▸ **Reading text**
----------------------------------------

Five Times the World Tried to Hack the Oil Price

G7 ministers are meeting today to discuss the biggest emergency petroleum release in history. Here's what the last five times taught us.
The Room Right Now
Brent is up more than 24% this morning. Not 2%. Not 5%. Twenty-four percent in a single session, hitting $116 a barrel while you were probably still on your second coffee. WTI is not far behind at $115. The Strait of Hormuz is the problem. Iran is the reason. The intraday high briefly touched $119.
When New York wakes up, G7 ministers will be on a call. By mid-morning Eastern time, the discussion will be about releasing a volume of barrels from strategic reserves that would dwarf anything the IEA has done before. Reports are circling around 300 to 400 million, nothing confirmed yet. Before that call ends, let's talk about what happened the last five times someone picked up that phone.
The Spare Tank
The IEA was created in 1974 as OPEC's direct counterweight. The logic was elegant: if producers can weaponize scarcity, consumers can weaponize stockpiles. Every member government is required to hold strategic reserves equal to 90 days of net oil imports. That collective war chest currently sits somewhere north of a billion barrels, though post-2022 drawdowns make the precise figure harder to pin down.
Here's what the press release won't tell you: when the IEA "releases" reserves, the oil doesn't teleport to a refinery. Physical drawdowns take 10 to 14 days to reach commercial users. Tanker nominations, pipeline logistics, grade matching, refinery compatibility, it all takes time. The announcement is instantaneous. The oil never is.
That gap between signal and physical delivery is where the trade lives. It always has been.
The Six Times Someone Picked Up the Phone
1991: The Nervous Debut
The setup begins in August 1990, not January 1991. Iraq invaded Kuwait, Brent surged from $17 in July to $33 by September, and peaked at $40 in October 1990 as the market priced in worst-case scenarios. By the time Allied bombers actually launched Operation Desert Storm on January 17, 1991, oil had already drifted back to $30.28. Five months of geopolitical fear had done their work. The IEA activation was not the beginning of the story; it was near the end.
Iraq's invasion had removed roughly 4.3 mb/d from global supply, approximately 7% of world production, overnight. The IEA authorized up to 2.5 mb/d to be made available to the market the morning the bombs fell, though the physical drawdown was far smaller. What the market actually felt was not barrels but signal: within a single trading session, Brent crashed from $30.28 to below $20.
Before a single barrel from the SPR (the U.S. Strategic Petroleum Reserve) cleared customs.
The U.S. offered 30 million barrels from the SPR. Only 17.3 million actually sold, because by the time the auction ran, the market had already moved to where it needed to be. Saudi Arabia, crucially, had been quietly ramping production since late 1990, a swing of nearly 3 mb/d that did more physical work than the entire IEA release combined.
The IEA got the credit. Saudi Arabia did the heavy lifting. Prices settled below $20 by February and stayed there. Effect: permanent, because the war ended quickly and the geopolitical risk premium evaporated completely.

----------------------------------------

▸ **Job 1**
Reproduce the listing word for word, starting with its first line and going on through the line that contains "Я пришла в программу после того, как у меня", with both of those lines included. Leave the pictures out of your answer.
The article and the listing are unrelated pieces of material.

Stored items:
----------------------------------------

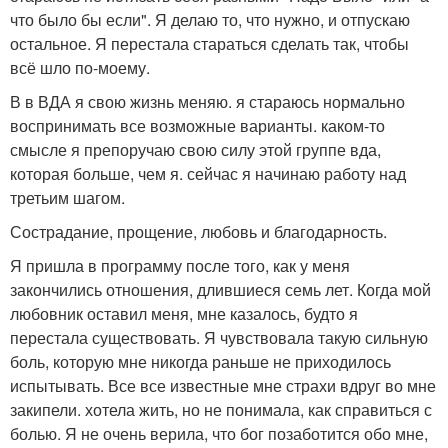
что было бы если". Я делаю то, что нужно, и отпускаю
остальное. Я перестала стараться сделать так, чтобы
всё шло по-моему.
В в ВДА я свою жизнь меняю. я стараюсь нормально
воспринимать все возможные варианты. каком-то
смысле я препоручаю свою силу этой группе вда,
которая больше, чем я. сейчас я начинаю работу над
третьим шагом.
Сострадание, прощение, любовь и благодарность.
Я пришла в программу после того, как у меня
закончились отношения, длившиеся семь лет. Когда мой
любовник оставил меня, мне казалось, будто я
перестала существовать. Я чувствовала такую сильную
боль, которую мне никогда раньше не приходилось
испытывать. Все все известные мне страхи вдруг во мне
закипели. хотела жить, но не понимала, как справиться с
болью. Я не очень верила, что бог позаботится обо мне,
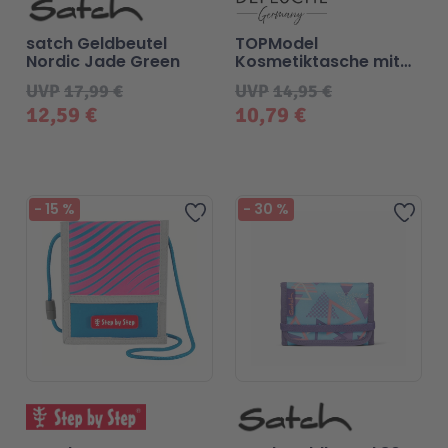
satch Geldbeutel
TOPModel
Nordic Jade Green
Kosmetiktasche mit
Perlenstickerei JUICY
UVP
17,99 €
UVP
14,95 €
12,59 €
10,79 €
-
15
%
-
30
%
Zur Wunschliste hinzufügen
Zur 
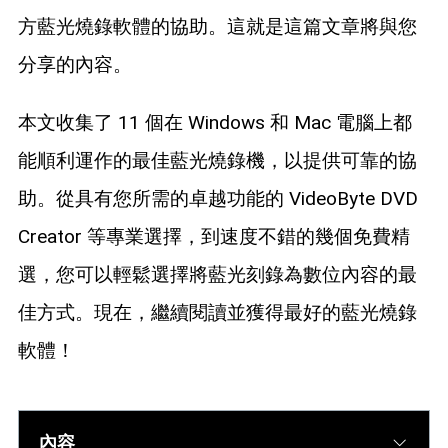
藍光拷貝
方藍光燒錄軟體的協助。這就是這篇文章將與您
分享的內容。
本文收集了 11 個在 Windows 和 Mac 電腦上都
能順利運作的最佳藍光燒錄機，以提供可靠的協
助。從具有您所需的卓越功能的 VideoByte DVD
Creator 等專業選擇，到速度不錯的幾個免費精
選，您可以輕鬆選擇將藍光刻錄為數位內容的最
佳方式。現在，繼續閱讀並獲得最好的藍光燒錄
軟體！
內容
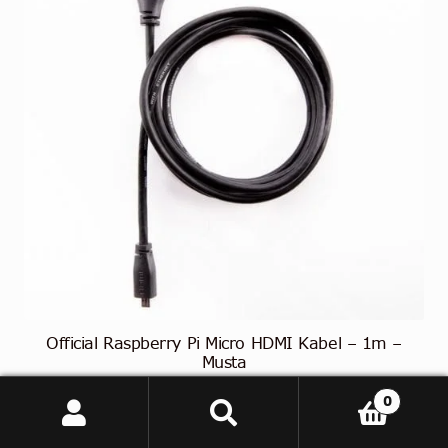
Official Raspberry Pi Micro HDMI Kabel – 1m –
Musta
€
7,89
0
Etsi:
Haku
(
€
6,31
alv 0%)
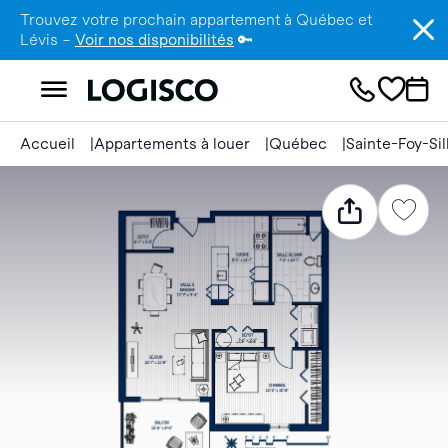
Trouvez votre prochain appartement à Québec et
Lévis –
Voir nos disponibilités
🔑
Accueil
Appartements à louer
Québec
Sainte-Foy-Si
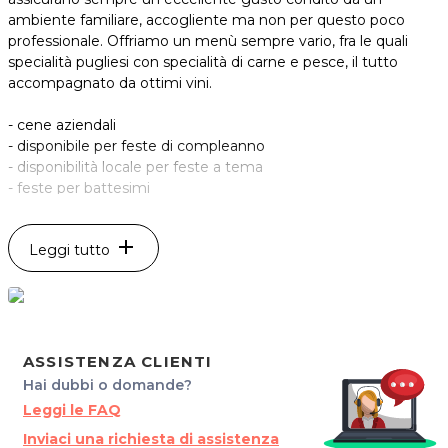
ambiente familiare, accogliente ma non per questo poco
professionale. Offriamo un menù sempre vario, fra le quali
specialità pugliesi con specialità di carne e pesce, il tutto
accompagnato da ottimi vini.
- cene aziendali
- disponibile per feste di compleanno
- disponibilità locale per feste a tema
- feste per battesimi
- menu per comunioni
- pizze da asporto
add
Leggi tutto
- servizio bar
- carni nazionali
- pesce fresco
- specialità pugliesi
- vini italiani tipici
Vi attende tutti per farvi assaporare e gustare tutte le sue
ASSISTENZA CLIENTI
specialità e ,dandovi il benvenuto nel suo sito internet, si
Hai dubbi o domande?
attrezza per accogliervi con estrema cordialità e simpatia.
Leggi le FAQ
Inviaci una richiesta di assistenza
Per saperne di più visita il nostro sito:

----------------------------------------

▸ **Job 2**
According to the oil price article, why did only 17.3 million of the 30 million barrels the U.S. offered from the SPR in 1991 actually sell?

▸ **Expected answer 1**
что было бы если". Я делаю то, что нужно, и отпускаю
остальное. Я перестала стараться сделать так, чтобы
всё шло по-моему.
В в ВДА я свою жизнь меняю. я стараюсь нормально
воспринимать все возможные варианты. каком-то
смысле я препоручаю свою силу этой группе вда,
которая больше, чем я. сейчас я начинаю работу над
третьим шагом.
Сострадание, прощение, любовь и благодарность.
Я пришла в программу после того, как у меня

▸ **Expected answer 2**
Only 17.3 million barrels sold because the market had already moved to where it needed to be by the time the auction ran. Brent had crashed from $30.28 to below $20 within a single trading session, before any SPR barrels cleared customs.